What Providers and Payers Should Know
The reduced $15 administrative fee renders the federal IDR process economically viable for a substantially broader range of claims, and providers should reassess whether previously uneconomical disputes now merit pursuit. Payers – and, as discussed below, IDREs – may also need to plan for operational enhancements to accommodate a potential increase in case volume.
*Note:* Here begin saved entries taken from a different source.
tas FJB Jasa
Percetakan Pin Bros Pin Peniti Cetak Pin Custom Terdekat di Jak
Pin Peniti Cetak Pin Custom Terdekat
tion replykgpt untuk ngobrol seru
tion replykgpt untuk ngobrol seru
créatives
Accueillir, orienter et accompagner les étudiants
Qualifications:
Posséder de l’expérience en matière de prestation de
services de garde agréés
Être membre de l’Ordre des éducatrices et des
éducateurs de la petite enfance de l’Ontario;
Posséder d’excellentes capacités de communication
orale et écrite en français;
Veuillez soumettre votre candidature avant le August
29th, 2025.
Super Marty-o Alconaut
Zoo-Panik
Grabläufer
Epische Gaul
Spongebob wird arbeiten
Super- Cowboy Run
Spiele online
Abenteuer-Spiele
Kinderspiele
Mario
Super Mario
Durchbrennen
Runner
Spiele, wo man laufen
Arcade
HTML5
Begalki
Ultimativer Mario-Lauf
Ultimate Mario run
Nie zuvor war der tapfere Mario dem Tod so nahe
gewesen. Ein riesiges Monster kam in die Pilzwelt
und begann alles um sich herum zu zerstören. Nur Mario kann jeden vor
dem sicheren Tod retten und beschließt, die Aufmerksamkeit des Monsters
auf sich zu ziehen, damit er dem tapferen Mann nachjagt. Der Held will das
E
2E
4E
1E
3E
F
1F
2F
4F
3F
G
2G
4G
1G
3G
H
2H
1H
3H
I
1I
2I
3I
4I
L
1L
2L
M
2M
Revenue cycle teams should prepare to incorporate the new CARC and RARC data from remittance advice into their workflows to identify IDR-eligible claims earlier and with greater accuracy. Providers and payers should closely monitor forthcoming guidance from the Departments on federal IDR portal functionality and batching criteria, anticipated to begin in summer 2026, as these announcements will trigger the applicability of the new open negotiation and initiation requirements. Finally, providers that utilize third-party representatives or billing agents for IDR disputes should ensure that proper attestation and authority documentation is in place to satisfy the new initiation notice requirements.
Certified IDRE Considerations
Certified IDREs and other entities considering entry into the federal IDR market should consider two countervailing factors arising from this final rule. On one hand, the significantly lower administrative fee of $15 per dispute is projected to increase the volume of disputes by 30 percent. This will create significant demand and market opportunity for existing and new certified IDREs. On the other hand, the rolling applicability dates for major operational changes to the Federal IDR process – including batching and bundling changes, certified IDRE selection processes and eligibility review – will create considerable uncertainty in the near term.
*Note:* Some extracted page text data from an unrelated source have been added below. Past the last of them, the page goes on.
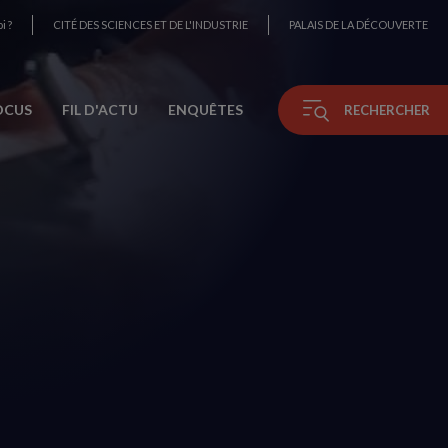
i ?
CITÉ DES SCIENCES ET DE L'INDUSTRIE
PALAIS DE LA DÉCOUVERTE
OCUS
FIL D'ACTU
ENQUÊTES
RECHERCHER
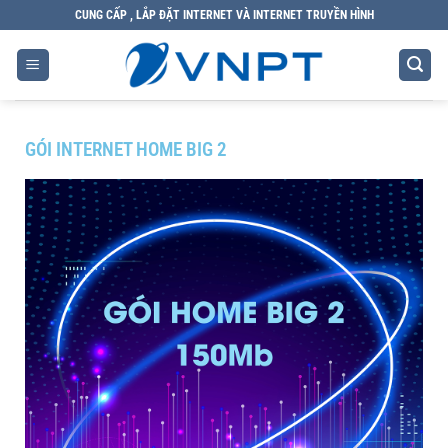
CUNG CẤP , LẮP ĐẶT INTERNET VÀ INTERNET TRUYỀN HÌNH
GÓI INTERNET HOME BIG 2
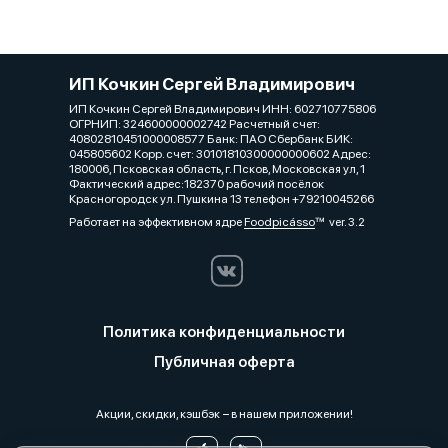
ИП Кочкин Сергей Владимирович
ИП Кочкин Сергей Владимирович ИНН: 602710775806
ОГРНИП: 324600000002742 Расчетный счет:
40802810451000008577 Банк: ПАО Сбербанк БИК:
045805602 Корр. счет: 30101810300000000602 Адрес:
180006, Псковская область, г. Псков, Московская ул, 1
Фактический адрес:182370 рабочий посёлок
Красногородск ул. Пушкина 13 телефон +79210045266
Работает на эффективном ядре
Foodpicásso
ver. 3.2
Политика конфиденциальности
Публичная оферта
Акции, скидки, кэшбэк − в нашем приложении!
Although the Departments anticipate releasing all applicable guidance within 24 months, they simultaneously estimate that the upgrades will cost $11 million in 2026, $17.5 million in 2027 and $18 million annually from 2028 through 2030. This signals that the necessary functionality improvements will be substantial, and the Departments' projected timeline may slip. Certified IDREs will need to be prepared to comply with existing requirements while making technology and systems upgrades in preparation for new federal IDR processes.
Holland & Knight is positioned to assist all stakeholders in the IDR process in weighing these recent developments and determining the specific impact on their businesses. For more information or questions, please contact the authors.
Notes
1 The Departments reiterated that the NSA's surprise billing provisions do not apply to ground ambulance services, including situations in which a patient is stabilized and later transported by ground ambulance to another facility. The Departments also noted that the congressional advisory committee on ground ambulance services issued its final report on August 28, 2024. The report recommends that Congress require coverage of ground ambulance emergency medical services outside the NSA's emergency services framework, prohibit balance billing for such services, and establish a national rate or rate-setting methodology.